Once you reach the line that holds "1384,224 L 1385,243" in the listing below, output it and every line after it through the line that holds "1078,393 L 1093,393", word for word.
»»
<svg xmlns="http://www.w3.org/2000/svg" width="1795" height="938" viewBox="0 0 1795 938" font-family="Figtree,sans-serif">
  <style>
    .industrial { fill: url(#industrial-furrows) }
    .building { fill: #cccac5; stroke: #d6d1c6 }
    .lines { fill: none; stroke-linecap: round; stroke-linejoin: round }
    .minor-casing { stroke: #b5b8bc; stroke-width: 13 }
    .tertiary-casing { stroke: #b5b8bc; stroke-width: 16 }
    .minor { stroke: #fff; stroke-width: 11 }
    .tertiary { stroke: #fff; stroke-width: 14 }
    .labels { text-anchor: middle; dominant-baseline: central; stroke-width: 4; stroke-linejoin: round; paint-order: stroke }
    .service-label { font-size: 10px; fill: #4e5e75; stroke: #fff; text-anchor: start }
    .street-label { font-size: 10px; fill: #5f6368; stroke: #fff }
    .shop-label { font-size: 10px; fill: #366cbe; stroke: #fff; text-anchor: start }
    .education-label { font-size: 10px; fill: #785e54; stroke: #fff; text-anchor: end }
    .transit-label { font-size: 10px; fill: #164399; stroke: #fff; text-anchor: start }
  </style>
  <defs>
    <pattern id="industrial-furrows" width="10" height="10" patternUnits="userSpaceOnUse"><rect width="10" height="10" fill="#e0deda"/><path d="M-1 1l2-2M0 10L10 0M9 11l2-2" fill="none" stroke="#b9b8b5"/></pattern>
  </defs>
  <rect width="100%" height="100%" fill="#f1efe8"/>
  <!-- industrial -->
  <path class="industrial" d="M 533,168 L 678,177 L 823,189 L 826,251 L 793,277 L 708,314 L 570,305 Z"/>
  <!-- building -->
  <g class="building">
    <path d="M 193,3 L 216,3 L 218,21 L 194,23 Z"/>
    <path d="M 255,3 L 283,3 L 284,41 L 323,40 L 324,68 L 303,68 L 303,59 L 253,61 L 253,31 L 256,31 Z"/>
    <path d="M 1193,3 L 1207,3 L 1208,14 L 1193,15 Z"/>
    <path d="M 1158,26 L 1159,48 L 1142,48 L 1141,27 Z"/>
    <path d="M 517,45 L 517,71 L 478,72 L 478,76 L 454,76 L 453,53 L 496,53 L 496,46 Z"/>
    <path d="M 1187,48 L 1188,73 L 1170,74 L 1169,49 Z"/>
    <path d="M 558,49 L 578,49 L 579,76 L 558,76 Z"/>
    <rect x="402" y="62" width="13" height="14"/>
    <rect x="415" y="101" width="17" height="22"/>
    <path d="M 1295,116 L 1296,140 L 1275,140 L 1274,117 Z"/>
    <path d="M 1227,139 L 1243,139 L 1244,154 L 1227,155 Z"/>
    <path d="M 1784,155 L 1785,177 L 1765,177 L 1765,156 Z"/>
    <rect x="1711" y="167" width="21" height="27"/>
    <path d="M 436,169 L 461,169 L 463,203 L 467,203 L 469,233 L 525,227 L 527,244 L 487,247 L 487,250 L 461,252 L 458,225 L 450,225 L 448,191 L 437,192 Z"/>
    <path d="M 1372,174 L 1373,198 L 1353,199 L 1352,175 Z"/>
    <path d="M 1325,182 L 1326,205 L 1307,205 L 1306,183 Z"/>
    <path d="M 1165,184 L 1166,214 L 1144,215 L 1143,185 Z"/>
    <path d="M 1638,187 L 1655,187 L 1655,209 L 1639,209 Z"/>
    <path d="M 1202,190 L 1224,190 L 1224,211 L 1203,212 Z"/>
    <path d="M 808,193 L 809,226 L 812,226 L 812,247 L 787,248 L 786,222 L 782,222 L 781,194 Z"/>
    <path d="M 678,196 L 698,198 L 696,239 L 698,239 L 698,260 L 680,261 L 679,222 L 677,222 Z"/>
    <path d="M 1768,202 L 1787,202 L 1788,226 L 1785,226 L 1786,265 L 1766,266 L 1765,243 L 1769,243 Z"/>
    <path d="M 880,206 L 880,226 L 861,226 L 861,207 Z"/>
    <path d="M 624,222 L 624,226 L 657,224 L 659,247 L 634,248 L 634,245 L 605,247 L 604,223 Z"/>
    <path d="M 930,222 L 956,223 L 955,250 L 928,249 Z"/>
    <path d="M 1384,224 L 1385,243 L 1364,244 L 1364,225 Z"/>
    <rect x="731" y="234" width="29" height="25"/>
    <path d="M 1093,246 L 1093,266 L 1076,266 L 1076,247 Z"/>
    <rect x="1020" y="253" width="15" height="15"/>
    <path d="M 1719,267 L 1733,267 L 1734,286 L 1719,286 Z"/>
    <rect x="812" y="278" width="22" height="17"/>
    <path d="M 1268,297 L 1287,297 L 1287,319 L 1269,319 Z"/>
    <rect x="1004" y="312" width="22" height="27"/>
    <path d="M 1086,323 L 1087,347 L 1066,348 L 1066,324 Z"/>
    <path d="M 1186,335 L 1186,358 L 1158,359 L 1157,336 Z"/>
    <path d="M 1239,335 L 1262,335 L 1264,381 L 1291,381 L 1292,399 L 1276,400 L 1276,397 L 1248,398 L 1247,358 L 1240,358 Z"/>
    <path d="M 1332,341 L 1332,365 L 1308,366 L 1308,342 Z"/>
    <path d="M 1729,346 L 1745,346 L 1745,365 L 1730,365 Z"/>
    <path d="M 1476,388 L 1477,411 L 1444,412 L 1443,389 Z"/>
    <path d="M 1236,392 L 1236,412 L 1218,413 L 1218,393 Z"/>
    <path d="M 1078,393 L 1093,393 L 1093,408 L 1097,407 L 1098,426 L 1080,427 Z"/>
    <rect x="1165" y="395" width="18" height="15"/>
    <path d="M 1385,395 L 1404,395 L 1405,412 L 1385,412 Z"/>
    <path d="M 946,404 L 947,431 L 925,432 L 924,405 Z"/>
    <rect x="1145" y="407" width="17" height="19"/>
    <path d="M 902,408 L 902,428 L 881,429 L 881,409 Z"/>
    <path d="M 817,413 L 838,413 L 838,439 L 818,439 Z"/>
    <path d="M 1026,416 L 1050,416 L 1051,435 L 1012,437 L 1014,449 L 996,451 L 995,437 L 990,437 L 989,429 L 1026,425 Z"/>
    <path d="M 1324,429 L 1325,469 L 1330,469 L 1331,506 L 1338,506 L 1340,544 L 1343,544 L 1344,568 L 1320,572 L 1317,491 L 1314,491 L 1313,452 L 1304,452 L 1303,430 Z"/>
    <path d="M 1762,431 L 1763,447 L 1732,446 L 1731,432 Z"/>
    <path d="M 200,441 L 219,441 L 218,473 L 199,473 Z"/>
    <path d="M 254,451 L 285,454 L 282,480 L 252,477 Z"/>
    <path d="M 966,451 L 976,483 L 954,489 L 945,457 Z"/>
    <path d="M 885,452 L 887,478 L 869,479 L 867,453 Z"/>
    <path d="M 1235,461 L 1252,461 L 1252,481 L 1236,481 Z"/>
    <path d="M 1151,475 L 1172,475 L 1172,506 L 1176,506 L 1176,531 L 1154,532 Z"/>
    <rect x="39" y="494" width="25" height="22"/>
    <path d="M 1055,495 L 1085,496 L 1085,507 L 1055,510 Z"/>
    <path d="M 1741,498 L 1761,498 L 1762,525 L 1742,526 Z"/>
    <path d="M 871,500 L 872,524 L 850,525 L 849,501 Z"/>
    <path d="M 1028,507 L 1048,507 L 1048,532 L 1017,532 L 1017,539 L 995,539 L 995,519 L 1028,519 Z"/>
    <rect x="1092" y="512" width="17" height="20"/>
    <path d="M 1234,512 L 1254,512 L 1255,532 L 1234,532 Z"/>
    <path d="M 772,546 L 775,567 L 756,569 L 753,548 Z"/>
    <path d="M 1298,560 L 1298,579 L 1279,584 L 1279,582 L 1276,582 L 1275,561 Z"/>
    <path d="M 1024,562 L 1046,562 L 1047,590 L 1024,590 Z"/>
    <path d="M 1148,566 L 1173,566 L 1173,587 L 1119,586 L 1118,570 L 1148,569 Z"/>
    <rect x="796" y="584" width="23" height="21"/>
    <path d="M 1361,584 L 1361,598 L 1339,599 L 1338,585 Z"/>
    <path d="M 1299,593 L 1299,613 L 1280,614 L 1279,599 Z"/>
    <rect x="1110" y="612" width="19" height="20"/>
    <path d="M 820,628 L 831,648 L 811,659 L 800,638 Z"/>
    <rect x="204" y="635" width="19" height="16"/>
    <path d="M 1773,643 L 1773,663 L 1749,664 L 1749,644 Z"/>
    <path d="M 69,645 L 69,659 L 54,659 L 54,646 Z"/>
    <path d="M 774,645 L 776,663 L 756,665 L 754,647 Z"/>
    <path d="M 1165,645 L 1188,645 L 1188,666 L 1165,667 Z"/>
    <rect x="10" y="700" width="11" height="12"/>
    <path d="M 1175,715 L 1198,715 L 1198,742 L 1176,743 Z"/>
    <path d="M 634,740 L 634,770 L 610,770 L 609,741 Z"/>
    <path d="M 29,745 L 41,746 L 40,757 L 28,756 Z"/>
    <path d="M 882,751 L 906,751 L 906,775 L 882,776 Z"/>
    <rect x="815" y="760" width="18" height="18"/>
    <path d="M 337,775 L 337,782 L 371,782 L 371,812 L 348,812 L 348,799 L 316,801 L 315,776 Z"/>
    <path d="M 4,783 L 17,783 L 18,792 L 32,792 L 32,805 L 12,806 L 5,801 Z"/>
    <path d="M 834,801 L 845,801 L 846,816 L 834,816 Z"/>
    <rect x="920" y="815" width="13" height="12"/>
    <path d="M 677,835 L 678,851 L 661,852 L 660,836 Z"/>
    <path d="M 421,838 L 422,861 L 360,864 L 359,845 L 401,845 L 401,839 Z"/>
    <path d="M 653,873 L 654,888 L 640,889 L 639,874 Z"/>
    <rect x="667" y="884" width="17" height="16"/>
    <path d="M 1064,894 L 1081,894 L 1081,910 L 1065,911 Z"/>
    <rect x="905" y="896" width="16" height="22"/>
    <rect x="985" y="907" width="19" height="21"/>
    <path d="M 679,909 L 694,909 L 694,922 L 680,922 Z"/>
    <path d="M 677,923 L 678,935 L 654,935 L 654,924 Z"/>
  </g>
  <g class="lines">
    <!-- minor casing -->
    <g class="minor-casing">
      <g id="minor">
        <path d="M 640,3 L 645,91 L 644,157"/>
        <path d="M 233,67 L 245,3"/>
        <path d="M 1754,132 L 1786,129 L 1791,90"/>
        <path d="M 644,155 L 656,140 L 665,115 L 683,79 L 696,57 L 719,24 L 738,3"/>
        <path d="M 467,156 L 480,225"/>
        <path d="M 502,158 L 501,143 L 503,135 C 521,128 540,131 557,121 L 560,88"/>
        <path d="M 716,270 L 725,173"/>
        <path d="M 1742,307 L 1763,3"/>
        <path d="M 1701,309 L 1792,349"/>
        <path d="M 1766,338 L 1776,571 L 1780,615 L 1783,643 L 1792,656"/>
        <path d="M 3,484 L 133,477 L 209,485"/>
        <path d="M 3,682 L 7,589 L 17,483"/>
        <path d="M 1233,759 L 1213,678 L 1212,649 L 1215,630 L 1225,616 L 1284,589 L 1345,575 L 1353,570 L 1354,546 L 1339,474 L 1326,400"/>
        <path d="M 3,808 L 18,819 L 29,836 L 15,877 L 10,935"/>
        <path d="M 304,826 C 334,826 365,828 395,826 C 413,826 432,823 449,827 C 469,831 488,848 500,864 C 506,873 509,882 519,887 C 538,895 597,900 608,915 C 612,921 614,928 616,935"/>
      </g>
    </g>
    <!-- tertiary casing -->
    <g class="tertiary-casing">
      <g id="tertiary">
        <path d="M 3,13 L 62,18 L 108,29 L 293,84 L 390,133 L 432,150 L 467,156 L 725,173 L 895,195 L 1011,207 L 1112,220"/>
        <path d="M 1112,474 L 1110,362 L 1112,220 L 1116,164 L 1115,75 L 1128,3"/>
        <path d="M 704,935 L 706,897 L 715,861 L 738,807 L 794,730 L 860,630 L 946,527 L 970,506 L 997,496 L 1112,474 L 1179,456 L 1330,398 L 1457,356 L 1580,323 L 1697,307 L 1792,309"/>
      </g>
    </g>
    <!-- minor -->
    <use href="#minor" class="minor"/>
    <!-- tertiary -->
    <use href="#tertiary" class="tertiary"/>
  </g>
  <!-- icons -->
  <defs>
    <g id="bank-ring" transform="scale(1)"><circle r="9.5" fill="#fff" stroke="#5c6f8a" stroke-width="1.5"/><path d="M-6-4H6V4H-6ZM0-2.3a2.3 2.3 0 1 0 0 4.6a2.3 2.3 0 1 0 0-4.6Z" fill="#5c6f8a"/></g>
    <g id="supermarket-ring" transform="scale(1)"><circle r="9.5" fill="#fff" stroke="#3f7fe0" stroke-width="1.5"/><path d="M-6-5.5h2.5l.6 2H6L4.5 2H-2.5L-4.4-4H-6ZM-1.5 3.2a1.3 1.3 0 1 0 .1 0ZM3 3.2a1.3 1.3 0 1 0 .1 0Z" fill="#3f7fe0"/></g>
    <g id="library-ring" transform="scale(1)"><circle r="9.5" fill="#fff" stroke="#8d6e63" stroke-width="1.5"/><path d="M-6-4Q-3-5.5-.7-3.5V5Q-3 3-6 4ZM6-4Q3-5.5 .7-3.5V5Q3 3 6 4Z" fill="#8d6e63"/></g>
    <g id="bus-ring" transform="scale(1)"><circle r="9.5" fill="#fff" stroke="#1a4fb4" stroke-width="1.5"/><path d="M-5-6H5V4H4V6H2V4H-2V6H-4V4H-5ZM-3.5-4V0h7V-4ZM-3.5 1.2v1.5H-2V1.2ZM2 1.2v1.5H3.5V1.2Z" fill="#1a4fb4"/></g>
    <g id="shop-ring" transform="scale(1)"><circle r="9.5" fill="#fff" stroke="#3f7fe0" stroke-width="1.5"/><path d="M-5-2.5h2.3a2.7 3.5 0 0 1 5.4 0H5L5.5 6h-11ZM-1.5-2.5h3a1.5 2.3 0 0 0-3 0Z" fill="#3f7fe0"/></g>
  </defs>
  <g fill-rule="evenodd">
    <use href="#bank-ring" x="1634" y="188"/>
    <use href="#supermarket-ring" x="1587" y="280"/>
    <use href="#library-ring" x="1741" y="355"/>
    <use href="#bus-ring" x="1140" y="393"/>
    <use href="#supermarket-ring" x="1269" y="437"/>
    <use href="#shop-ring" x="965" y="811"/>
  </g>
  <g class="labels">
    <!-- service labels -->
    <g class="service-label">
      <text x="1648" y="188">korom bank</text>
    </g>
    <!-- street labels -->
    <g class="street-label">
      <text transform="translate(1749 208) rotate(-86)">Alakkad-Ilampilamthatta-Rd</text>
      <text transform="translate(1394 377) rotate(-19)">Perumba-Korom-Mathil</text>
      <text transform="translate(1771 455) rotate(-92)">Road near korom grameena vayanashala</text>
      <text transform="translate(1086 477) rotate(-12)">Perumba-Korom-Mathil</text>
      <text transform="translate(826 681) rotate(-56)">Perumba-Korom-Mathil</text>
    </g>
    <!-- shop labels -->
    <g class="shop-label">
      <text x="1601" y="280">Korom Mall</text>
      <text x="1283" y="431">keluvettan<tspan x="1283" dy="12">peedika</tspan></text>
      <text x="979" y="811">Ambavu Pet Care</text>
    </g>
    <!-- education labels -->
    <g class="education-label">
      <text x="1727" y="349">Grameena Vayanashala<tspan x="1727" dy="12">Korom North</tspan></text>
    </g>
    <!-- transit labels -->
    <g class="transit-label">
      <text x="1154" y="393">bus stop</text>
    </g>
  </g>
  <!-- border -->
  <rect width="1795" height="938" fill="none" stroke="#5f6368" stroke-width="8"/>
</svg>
««
# Task result:
    <path d="M 1384,224 L 1385,243 L 1364,244 L 1364,225 Z"/>
    <rect x="731" y="234" width="29" height="25"/>
    <path d="M 1093,246 L 1093,266 L 1076,266 L 1076,247 Z"/>
    <rect x="1020" y="253" width="15" height="15"/>
    <path d="M 1719,267 L 1733,267 L 1734,286 L 1719,286 Z"/>
    <rect x="812" y="278" width="22" height="17"/>
    <path d="M 1268,297 L 1287,297 L 1287,319 L 1269,319 Z"/>
    <rect x="1004" y="312" width="22" height="27"/>
    <path d="M 1086,323 L 1087,347 L 1066,348 L 1066,324 Z"/>
    <path d="M 1186,335 L 1186,358 L 1158,359 L 1157,336 Z"/>
    <path d="M 1239,335 L 1262,335 L 1264,381 L 1291,381 L 1292,399 L 1276,400 L 1276,397 L 1248,398 L 1247,358 L 1240,358 Z"/>
    <path d="M 1332,341 L 1332,365 L 1308,366 L 1308,342 Z"/>
    <path d="M 1729,346 L 1745,346 L 1745,365 L 1730,365 Z"/>
    <path d="M 1476,388 L 1477,411 L 1444,412 L 1443,389 Z"/>
    <path d="M 1236,392 L 1236,412 L 1218,413 L 1218,393 Z"/>
    <path d="M 1078,393 L 1093,393 L 1093,408 L 1097,407 L 1098,426 L 1080,427 Z"/>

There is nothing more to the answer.